**Text**.

Some everyday expressions seem to have disappeared though, like "TSF" for radio (télégraphie sans fil) ... even then, it was mostly used by the older generation.


----------



## Fred_C

Hi,
Most of the time, lingo expressions are not new phrases, they are just exact replacement for standard expressions.
"Se casser" is an exact replacement for just "s'en aller".
so is "se barrer".
These phrases are worth remembering, because they are very likely to last a long time.
So will "vachement" that replaces "très", and "la vache!" (This one does not replace anything I can think of...)

(Note that "vachement" exactly replaces "très". Therefore, you cannot say "vachement beaucoup", because grammar forbids to say "très beaucoup".)


----------



## Teafrog

multae gentes said:


> se casser = (in general) go out or away. It may be used whether you are alone or part of a group. "Break up" seems a perfect translation in the situation you describe.
> 
> "on" is often used for "nous" in casual talking


I agree with everything, except that it is a "perfect" translation! I think it's incorrect, actually 
We use the (oldish) colloquial verb "to split": Hey guys, let's split from here. Split means literally to cut in two, to divide (fendre). In this case: to leave in separate ways (see here)
Other terms would be: "let's hightail it", "let's fuck off" (obviously not to be used liberally  ), "let's beat it", …


multae gentes said:


> And if you need an authority on that use of this verb, you have President Sarkozy, who was recorded telling a man who declined to shake his hand : "*Casse toi, pauvre con!*"


"beat it, you arsehole"


----------



## Canardaviné

Conjugating the degrees of rudeness?

Fais-moi la paix
Fous-moi la paix
Casse toi!
Casse toi, vieux/pauvre con/e*spèce de vieux ... [various possibilities] *
Fous-moi le camp
Va te faire voir [*chez les grecs]*
Va te faire e ... [hold it, the Moderator might object]


----------



## Fred_C

Canardaviné said:


> Conjugating the degrees of rudeness?
> 
> Fais-moi la paix
> Fous-moi la paix
> Casse toi!

**Listing**.
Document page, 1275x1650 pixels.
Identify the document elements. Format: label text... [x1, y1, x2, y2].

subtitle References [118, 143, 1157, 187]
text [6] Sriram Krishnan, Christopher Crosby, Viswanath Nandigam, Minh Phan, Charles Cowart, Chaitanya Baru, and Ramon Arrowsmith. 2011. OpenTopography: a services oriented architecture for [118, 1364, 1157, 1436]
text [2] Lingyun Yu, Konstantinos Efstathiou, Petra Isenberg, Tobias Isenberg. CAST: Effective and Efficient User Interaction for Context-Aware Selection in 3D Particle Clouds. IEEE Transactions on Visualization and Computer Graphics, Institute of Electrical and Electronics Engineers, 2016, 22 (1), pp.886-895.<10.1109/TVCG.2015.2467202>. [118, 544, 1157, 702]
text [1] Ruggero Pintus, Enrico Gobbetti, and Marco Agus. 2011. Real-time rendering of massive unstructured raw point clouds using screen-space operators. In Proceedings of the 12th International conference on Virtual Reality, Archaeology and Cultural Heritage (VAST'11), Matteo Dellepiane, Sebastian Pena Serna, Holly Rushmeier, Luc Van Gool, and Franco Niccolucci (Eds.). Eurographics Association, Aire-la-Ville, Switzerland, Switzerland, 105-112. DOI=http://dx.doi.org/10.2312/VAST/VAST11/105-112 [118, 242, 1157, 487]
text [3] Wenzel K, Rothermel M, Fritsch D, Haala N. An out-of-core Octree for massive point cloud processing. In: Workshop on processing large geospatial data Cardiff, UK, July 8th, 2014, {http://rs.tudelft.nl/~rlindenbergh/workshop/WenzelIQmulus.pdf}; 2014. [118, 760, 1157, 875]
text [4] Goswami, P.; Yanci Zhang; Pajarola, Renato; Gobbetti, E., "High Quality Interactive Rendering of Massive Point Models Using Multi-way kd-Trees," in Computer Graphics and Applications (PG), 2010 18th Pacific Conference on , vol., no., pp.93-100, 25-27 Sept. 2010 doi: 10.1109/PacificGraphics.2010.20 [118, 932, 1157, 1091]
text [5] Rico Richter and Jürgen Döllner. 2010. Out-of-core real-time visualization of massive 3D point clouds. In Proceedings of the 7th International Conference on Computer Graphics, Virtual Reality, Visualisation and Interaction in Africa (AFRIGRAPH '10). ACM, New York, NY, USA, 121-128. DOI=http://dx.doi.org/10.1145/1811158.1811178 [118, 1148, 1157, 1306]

**Stated task**. Carry on the forum thread about French slang from the point where it stops. The entries are separate from the forum thread about French slang.

**Output for this exercise**.
> Casse toi, vieux/pauvre con/e*spèce de vieux ... [various possibilities] *
> Fous-moi le camp
> Va te faire voir [*chez les grecs]*
> Va te faire e ... [hold it, the Moderator might object]


 
Hi
"Fais-moi la paix" does not exist.
"Fous-moi la paix" (or fiche-moi la paix) is a slang/rude equivalent of "laisse-moi tranquille", and has nothing to do with "se casser" which means "s'en aller".
"foutre le camp" (or fiche le camp) is another equivalent of "s'en aller", and it is less rude than "se casser", in my opinion.
"Aller se faire voir" is not a strict equivalent of "s'en aller"... It means what it says if you replace the verb "voir" with the one that you did not dare to write in the end.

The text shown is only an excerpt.